Here at Humanoid, we believe in a future where robots amplify human potential. That’s why we’ve set out on a mission to build the world’s most capable, commercially-scalable, and safe humanoid robots. We’re bringing that mission to life with HMND‑01 Alpha - our rapidly developed humanoid platform now running in real industrial pilots - and we’re growing the team to take it even further.
We're hiring a strong Manipulation Capabilities Engineer to join our team based in London.
In this role, you will work on teaching our robots to manipulate the world around them.
This is a role at the intersection of applied deep learning and robotics, and to be set up for success you need both experience of working with real robot hardware (e.g. identifying issues in control or teleop), and applied deep learning (you don’t have to be an expert on cutting edge neural network techniques, but you should be perfectly capable of curating data, fine-tuning a policy on that data and hypothesising potential mitigations when something doesn’t work).
Post-train manipulation policies via behaviour cloning and RL; own the full loop from data to deployment.
Come up with data preprocessing strategies to improve the quality of collected data.
Work with the simulation team to set up RL training using digital twin, and then iterate on reward and simulation quality to ensure successful transfer to the real world.
Partner with the data collection organization to drive data collection activities for a specific capability: specify what good data looks like, ensure diversity and coverage, and iterate on instructions.

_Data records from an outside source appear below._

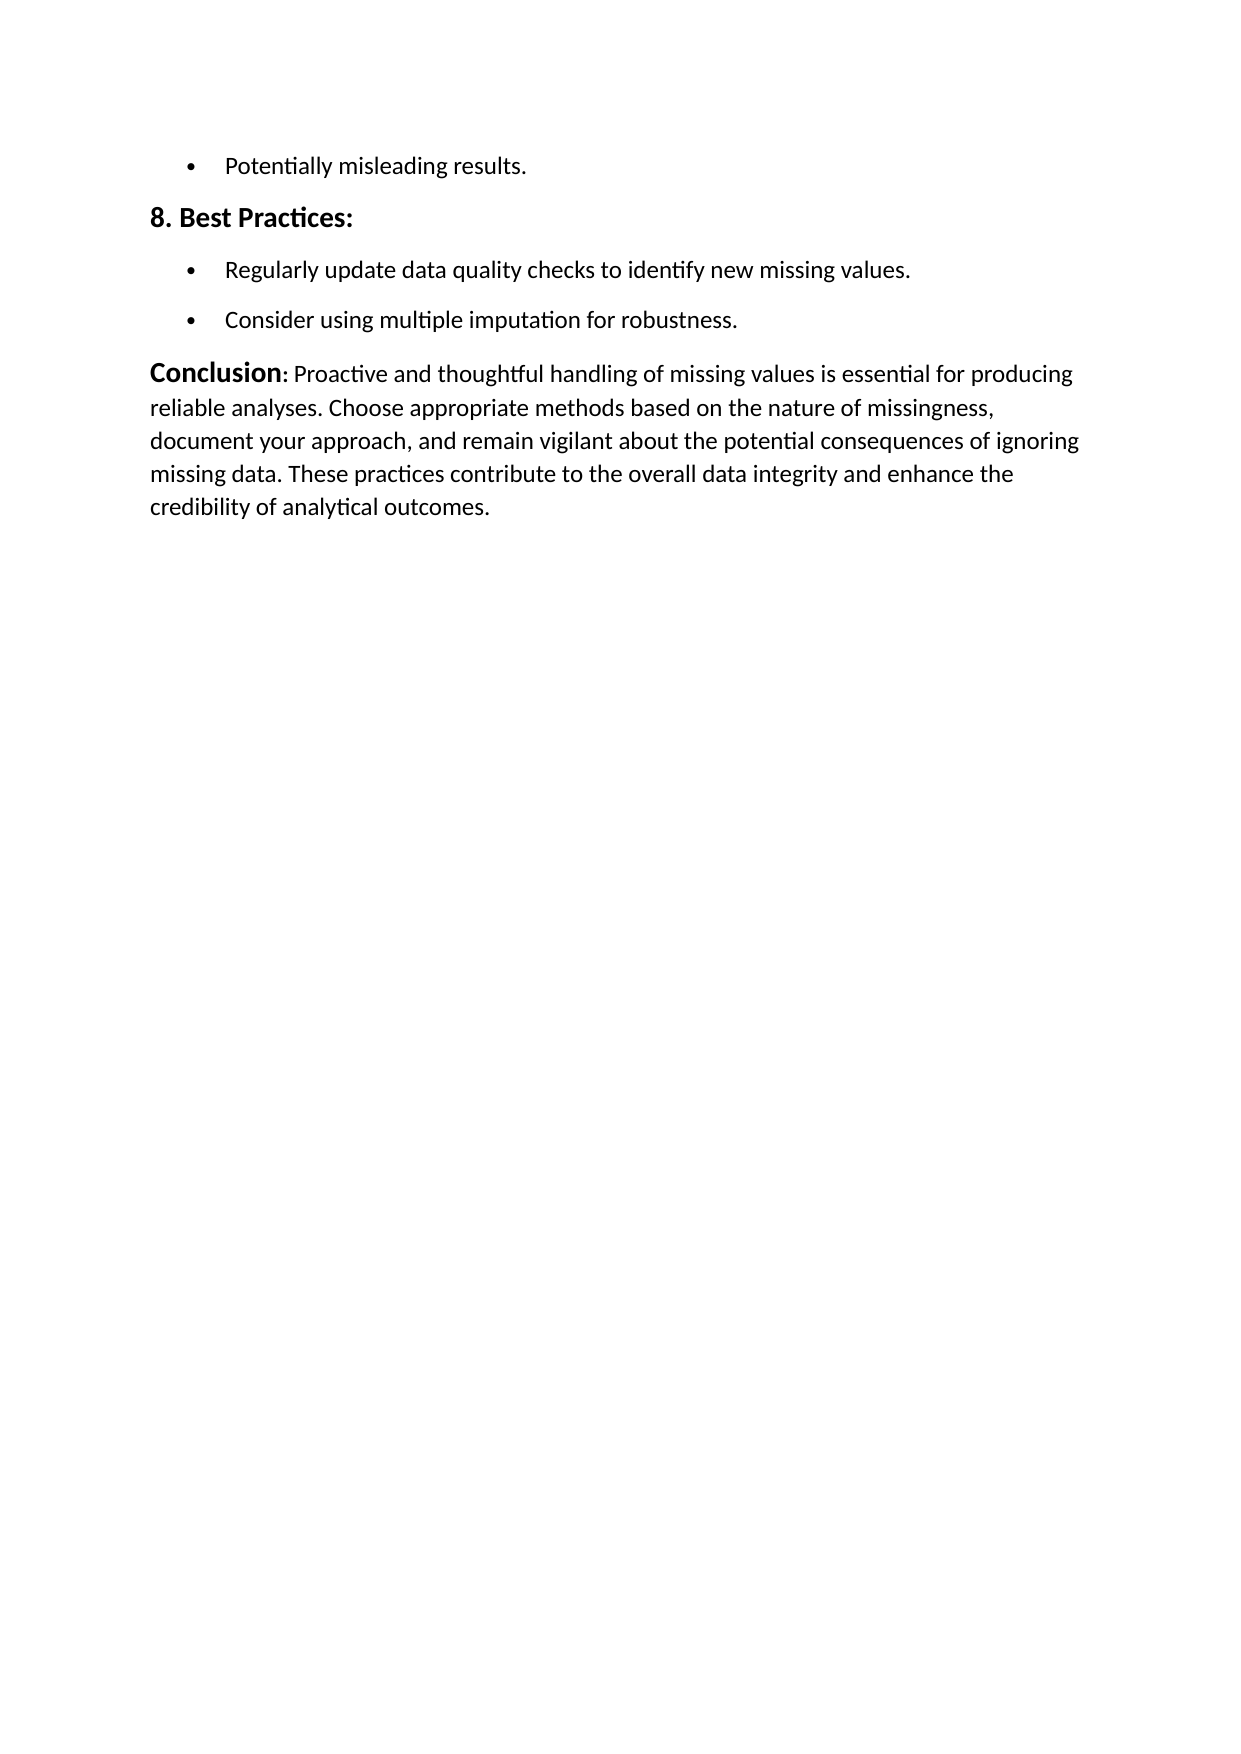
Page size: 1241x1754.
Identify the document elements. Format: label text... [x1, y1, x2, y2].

text Conclusion: Proactive and thoughtful handling of missing values is essential for producing reliable analyses. Choose appropriate methods based on the nature of missingness, document your approach, and remain vigilant about the potential consequences of ignoring missing data. These practices contribute to the overall data integrity and enhance the credibility of analytical outcomes. [150, 354, 1090, 521]
list Regularly update data quality checks to identify new missing values. [187, 255, 1090, 285]
text 8. Best Practices: [150, 199, 1090, 235]
list Consider using multiple imputation for robustness. [187, 304, 1090, 335]
list Potentially misleading results. [187, 150, 1090, 181]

Expand observation and action spaces with new components required to support novel capabilities, and work with the Teleoperations team to expose these components to robot operators.

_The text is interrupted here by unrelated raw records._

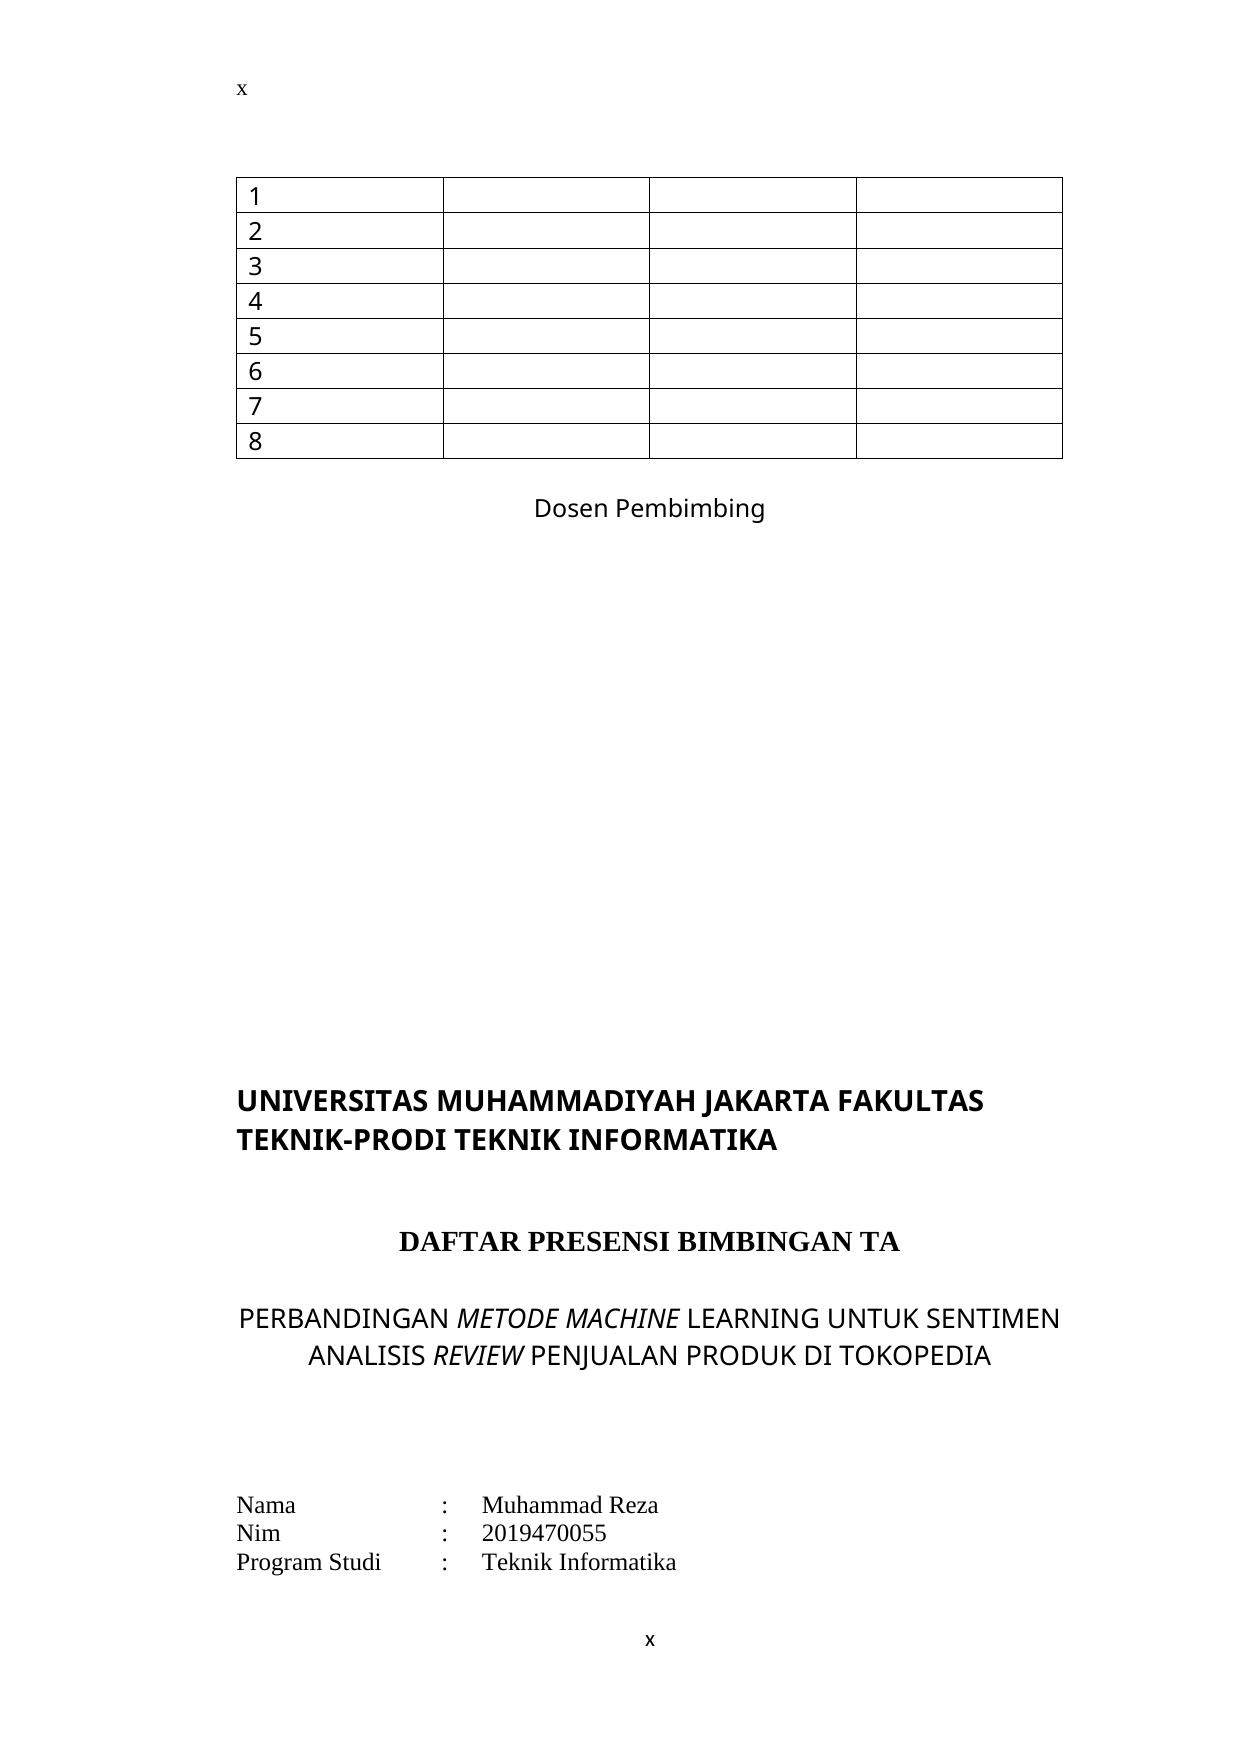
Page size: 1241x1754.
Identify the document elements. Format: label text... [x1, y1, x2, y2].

text Dosen Pembimbing [236, 459, 1063, 524]
table_cell [650, 389, 856, 423]
table_cell Nim [225, 1519, 418, 1547]
table_cell [857, 389, 1062, 423]
table_header Nama [225, 1490, 418, 1518]
table_cell [650, 319, 856, 353]
table_cell Teknik Informatika [470, 1547, 782, 1576]
table_cell Program Studi [225, 1547, 418, 1576]
table_cell 2 [237, 213, 443, 247]
text PERBANDINGAN METODE MACHINE LEARNING UNTUK SENTIMEN ANALISIS REVIEW PENJUALAN PRODUK DI TOKOPEDIA [236, 1300, 1063, 1374]
table_cell 3 [237, 249, 443, 282]
table_cell [444, 389, 649, 423]
table_cell 6 [237, 354, 443, 388]
table_cell [857, 319, 1062, 353]
table_cell [857, 178, 1062, 212]
table_cell [650, 178, 856, 212]
table_cell : [419, 1519, 470, 1547]
table_cell 8 [237, 424, 443, 458]
table_cell 7 [237, 389, 443, 423]
table_cell 1 [237, 178, 443, 212]
table_cell [650, 249, 856, 282]
table_cell [444, 249, 649, 282]
table_cell [444, 284, 649, 318]
table_cell [444, 319, 649, 353]
table_cell [650, 284, 856, 318]
table_cell [444, 178, 649, 212]
table_cell [857, 354, 1062, 388]
table_cell [857, 284, 1062, 318]
table_cell [857, 213, 1062, 247]
subtitle DAFTAR PRESENSI BIMBINGAN TA [236, 1224, 1063, 1258]
table_cell [650, 424, 856, 458]
table_cell [444, 424, 649, 458]
text UNIVERSITAS MUHAMMADIYAH JAKARTA FAKULTAS TEKNIK-PRODI TEKNIK INFORMATIKA [236, 1080, 1063, 1159]
table_cell [444, 354, 649, 388]
table_cell [857, 424, 1062, 458]
table_cell : [419, 1547, 470, 1576]
table_cell 5 [237, 319, 443, 353]
table_cell [857, 249, 1062, 282]
table_cell [650, 213, 856, 247]
table_cell 4 [237, 284, 443, 318]
table_cell [650, 354, 856, 388]
table_cell 2019470055 [470, 1519, 782, 1547]
table_header : [419, 1490, 470, 1518]
table_header Muhammad Reza [470, 1490, 782, 1518]
table_cell [444, 213, 649, 247]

Partner with Teleoperations and Controls teams to improve motion smoothness and teleoperation experience.
Interface with hardware design team to ensure that manipulation team findings regarding the current generation of hardware are reflected in future designs.
3+ years working on robots (industry or research) with shipped artifacts to show for it. A good understanding of modern teleoperation and low-level control stack.
Experience with neural network post-training.
Familiarity with deep learning infrastructure: streaming datasets, checkpointing & state management, distributed training, PyTorch or JAX. Ability to profile & debug numerics and write maintainable research code.
Good familiarity with modern software engineering practices.
Ability to document experiments clearly and communicate trade‑offs crisply.
Nice to have:
Experience training VLA models for manipulation (autoregressive, diffusion or flow-matching based). Familiarity with OpenVLA, Physical Intelligence (π) models, or similar open VLA frameworks.
Experience applying RL to robotics problems.
Publications at top-tier robotics or deep learning conferences or equivalent open‑source contributions.
Competitive equity: stock options with meaningful upside as we scale.
30+ days time off, including 23 days annual leave, all UK bank holidays, and additional company closure days (including Christmas–New Year shutdown).
Private healthcare, including virtual and in-person care.
Pension scheme with 8% total contribution (5% employee, 3% employer) on full earnings.
Free daily breakfast, catered lunch, and snacks in-office.
Work at the frontier - collaborate daily with world-class engineers, researchers, and product experts building the next generation of AI and humanoid robotics.
Real ownership - direct access to founding leadership, meaningful input on product direction, and the ability to drive key initiatives from day one.